BANDUNG, iNewsBandungRaya.id - Biaya Operasional Pendidikan Daerah (BOPD) 2023 Jawa Barat akan terus diupayakan sesuai target anggaran. Pasalnya, peran BOPD tidak hanya sekadar pendamping Bantuan Operasional Sekolah (BOS) melainkan untuk membebaskan peserta didik dari kewajiban membayar iuran atau SPP.
Dalam APBD murni 2023, BOPD sudah disahkan Rp933 miliar dengan perhitungan untuk 9 bulan oleh DPRD Jabar. Sedangkan target anggaran BOPD 2023 Pemprov Jabar melalui Dinas Pendidikan (Disdik) Jabar sekitar Rp1,5 triliun.

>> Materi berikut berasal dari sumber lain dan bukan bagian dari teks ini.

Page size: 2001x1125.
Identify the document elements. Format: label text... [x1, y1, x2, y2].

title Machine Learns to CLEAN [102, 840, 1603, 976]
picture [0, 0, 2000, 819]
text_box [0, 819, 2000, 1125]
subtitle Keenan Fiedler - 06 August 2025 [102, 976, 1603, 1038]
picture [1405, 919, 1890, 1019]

Maka dari itu, Disdik Jabar akan berusaha untuk memuluskan anggaran BOPD sesuai yang ditargetkan.
"Jika saat ini (APBD Murni) sebesar Rp933 miliar, berharap di (anggaran) perubahan dapat disahkan Rp599,8 miliar. Sehingga target dapat tercapai untuk BOPD 2023," kata Kepala Disdik Jabar, Dedi Supandi, Kamis (9/2/2023).
Dedi memastikan, Pemprov Jabar bakal terus melakukan koordinasi dan melakukan pengajuan kembali pada APBD perubahan kepada DPRD Jabar lewat Tim Anggaran Pemerintah Daerah (TAPD) terkait BOPD 2023.

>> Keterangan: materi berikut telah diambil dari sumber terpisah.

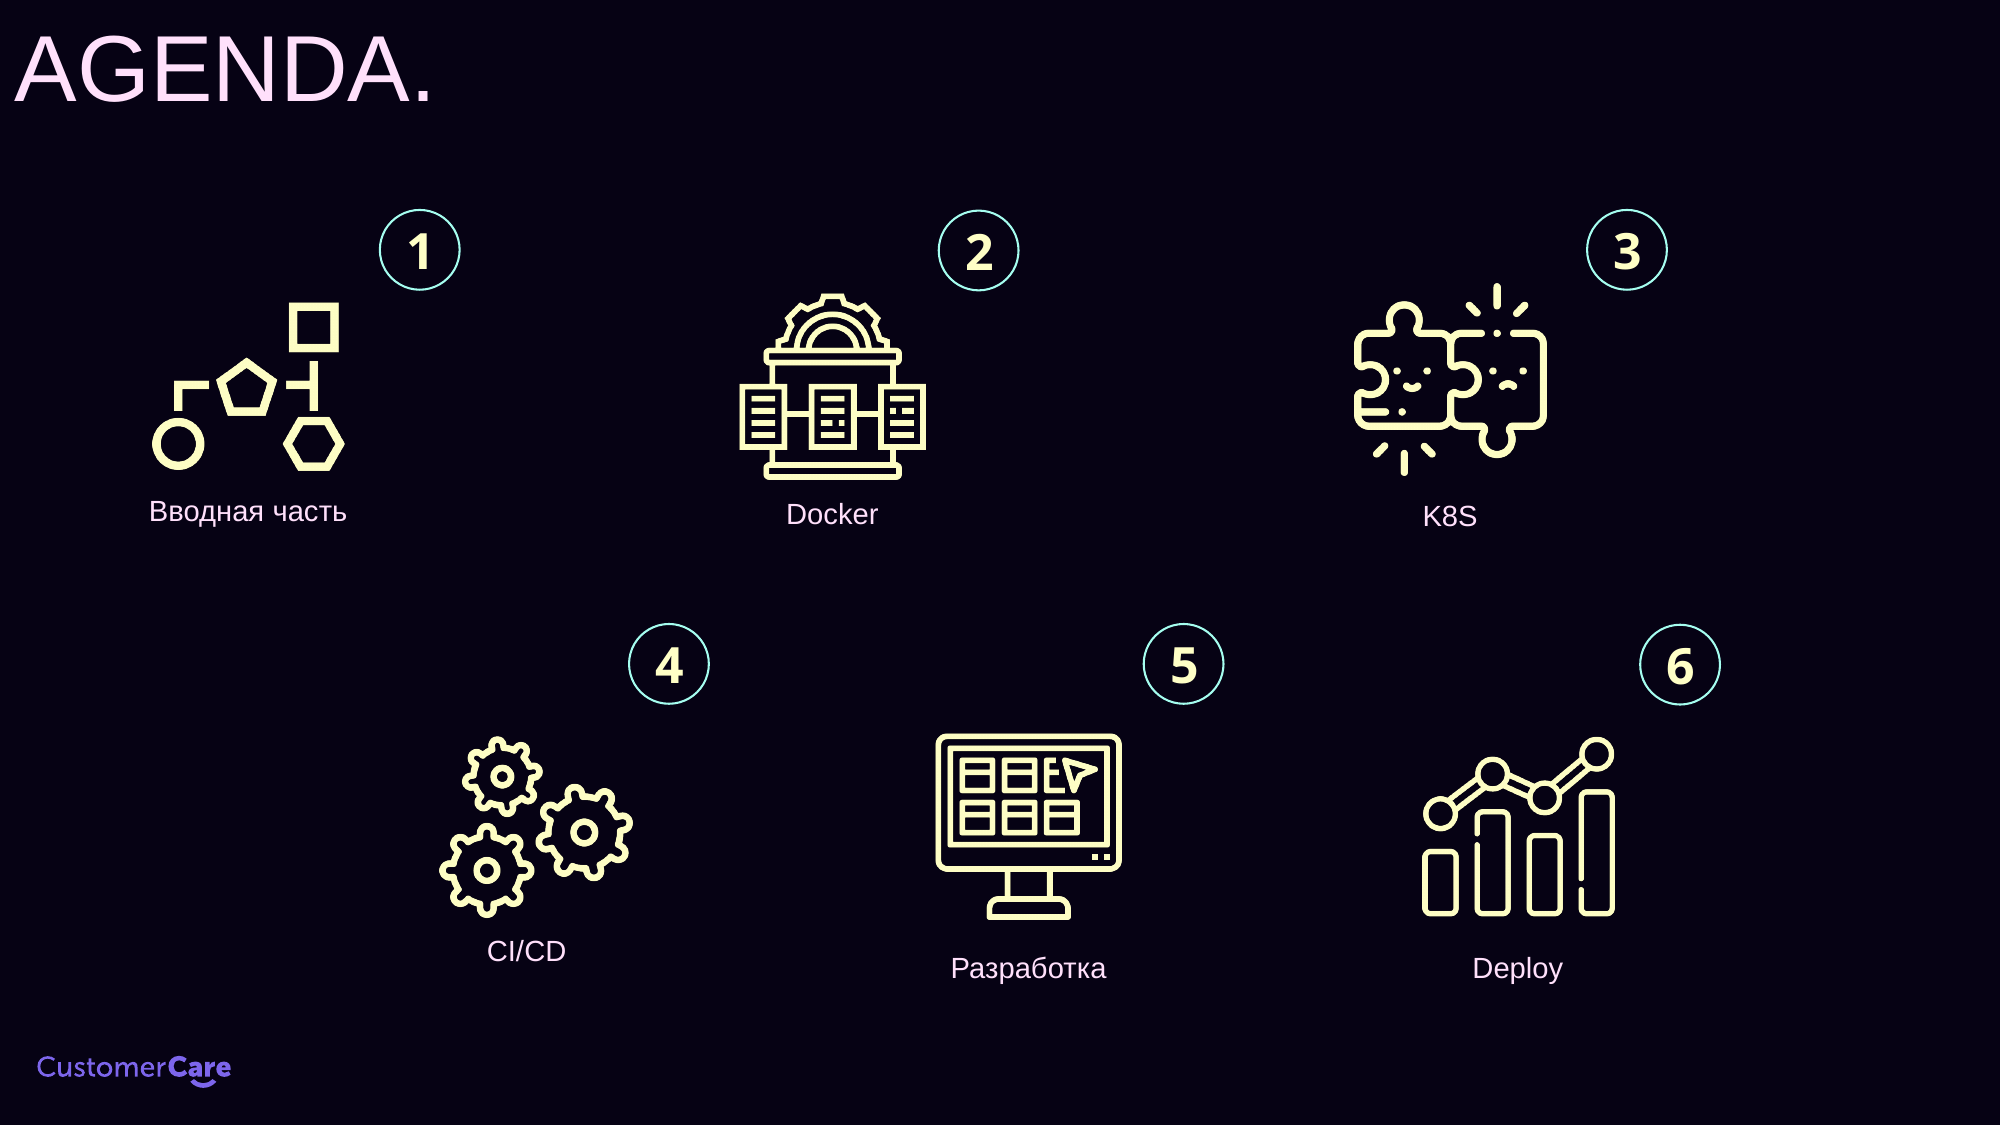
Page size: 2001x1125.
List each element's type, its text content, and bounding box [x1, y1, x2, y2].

picture [152, 290, 345, 483]
text_box Docker [663, 487, 1002, 538]
picture [932, 730, 1125, 923]
text_box K8S [1328, 490, 1573, 540]
picture [439, 730, 633, 924]
text_box Deploy [1395, 942, 1641, 992]
text_box 5 [1142, 622, 1225, 705]
text_box 6 [1639, 623, 1722, 706]
text_box CI/CD [471, 924, 582, 975]
picture [1422, 730, 1615, 923]
text_box AGENDA. [0, 0, 2000, 128]
text_box Разработка [906, 942, 1151, 992]
picture [1354, 283, 1547, 476]
text_box 2 [937, 209, 1020, 292]
text_box Вводная часть [134, 485, 363, 535]
text_box 4 [628, 622, 710, 705]
picture [736, 290, 929, 483]
text_box 3 [1586, 208, 1668, 291]
text_box 1 [378, 208, 461, 291]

"Pemprov Jabar akan terus melakukan koordinasi dan melakukan pengajuan kembali kepada DPRD agar dapat menerima tambahan APBD Perubahan sesuai pengajuan awal secara total yaitu Rp1,5 triliun pada 2023," ujarnya.

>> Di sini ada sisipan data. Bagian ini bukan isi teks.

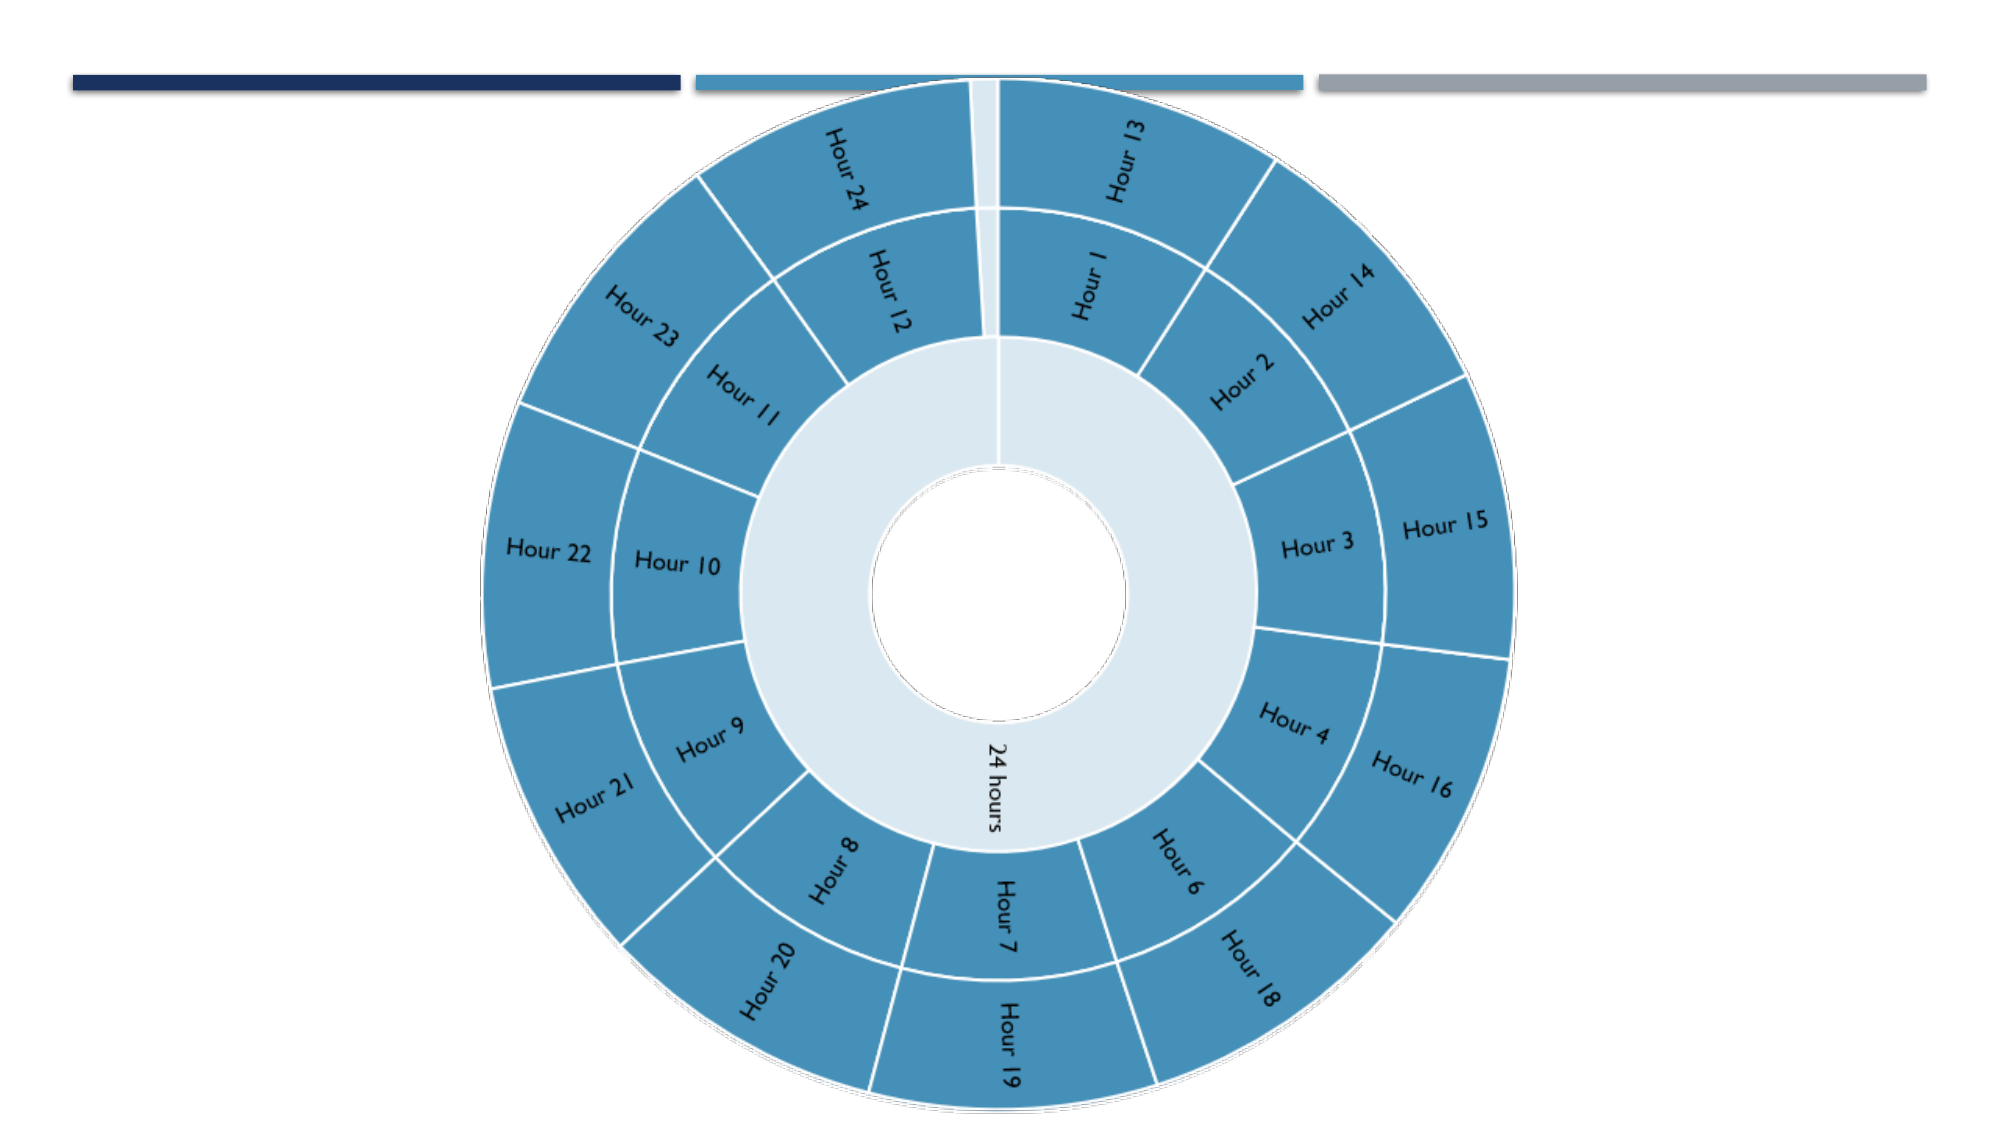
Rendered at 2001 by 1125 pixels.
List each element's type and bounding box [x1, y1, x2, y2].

picture [259, 67, 1741, 1125]
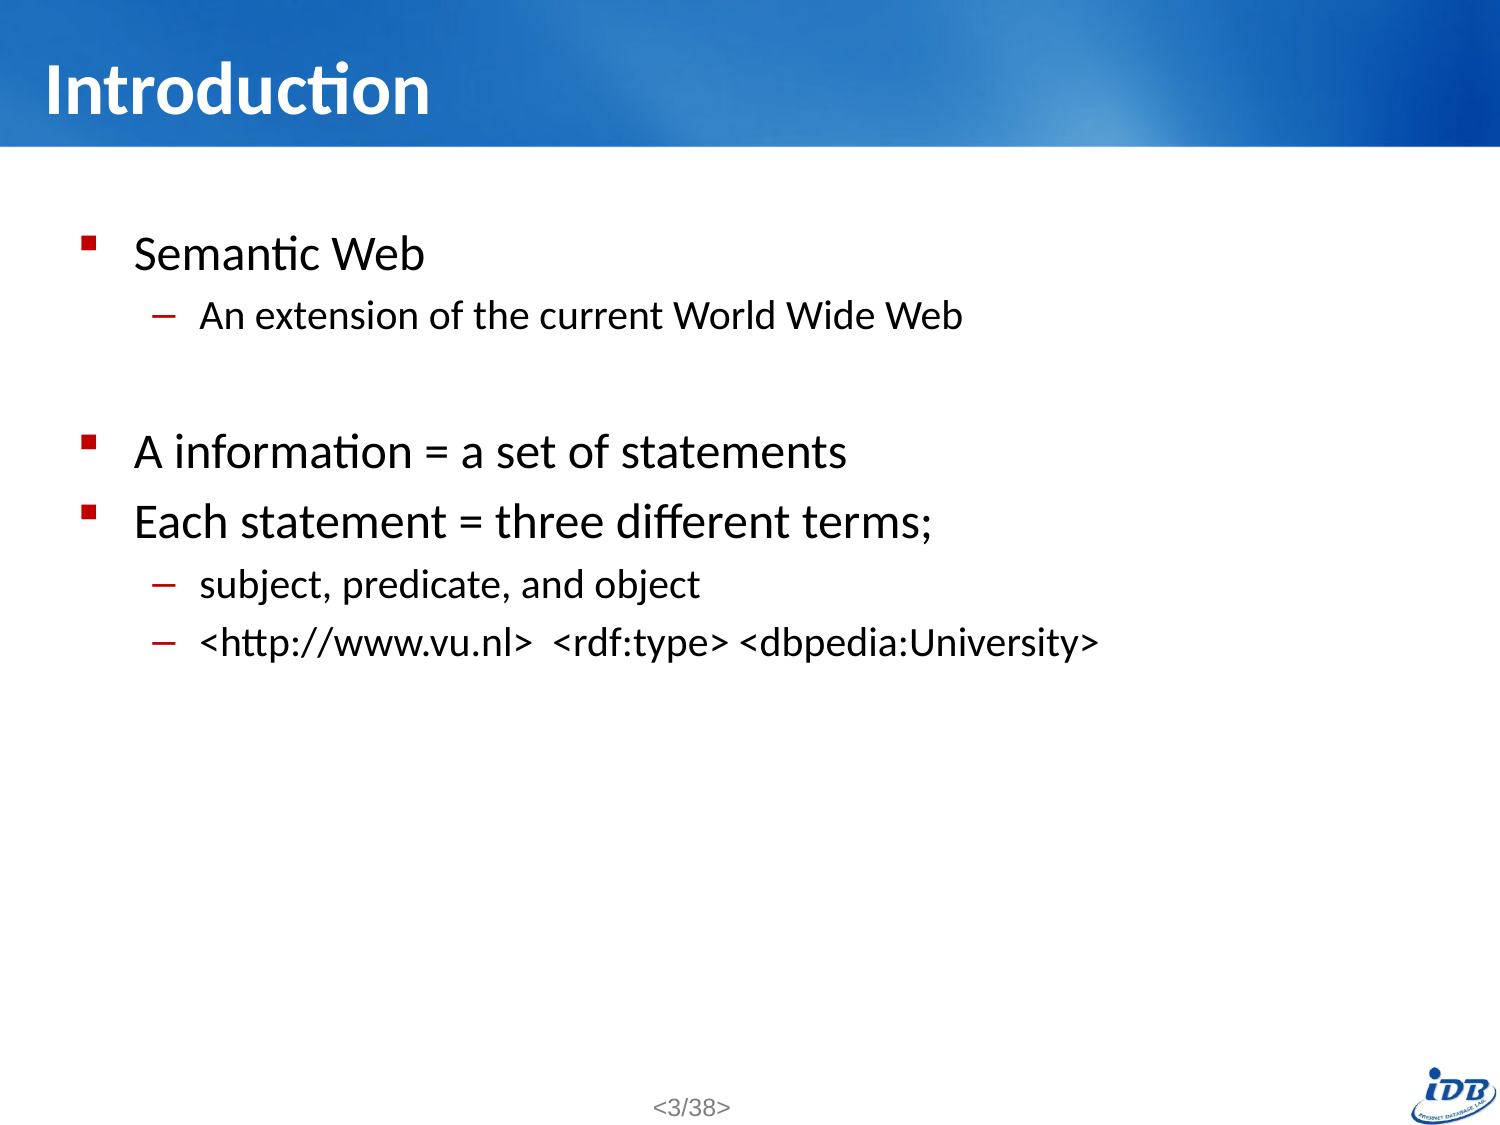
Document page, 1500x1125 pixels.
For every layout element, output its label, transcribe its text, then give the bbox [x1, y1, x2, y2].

title Introduction [29, 19, 1471, 149]
list Semantic Web An extension of the current World Wide Web A information = a set of statements Each statement = three different terms; subject, predicate, and object <http://www.vu.nl> <rdf:type> <dbpedia:University> [62, 212, 1471, 1038]
picture [0, 0, 1500, 1125]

Selain itu, pihaknya akan terus melakukan evaluasi pada BOPD sebagai kebijakan Pemprov Jabar yang sudah ada sejak Juni 2019 ini. Itu dilakukan untuk mendorong prinsip berkeadilan di sektor pendidikan Jabar.
Seperti yang pihaknya lakukan pada September 2022 lalu, di mana sudah melakukan riset dan evaluasi. Riset evaluasi itu diisi oleh keterwakilan sekolah negeri sebanyak 340 sekolah berpartisipasi lewat kuesioner yang selanjutnya dilakukan riset pendalaman terhadap 33 sekolah secara lebih lanjut.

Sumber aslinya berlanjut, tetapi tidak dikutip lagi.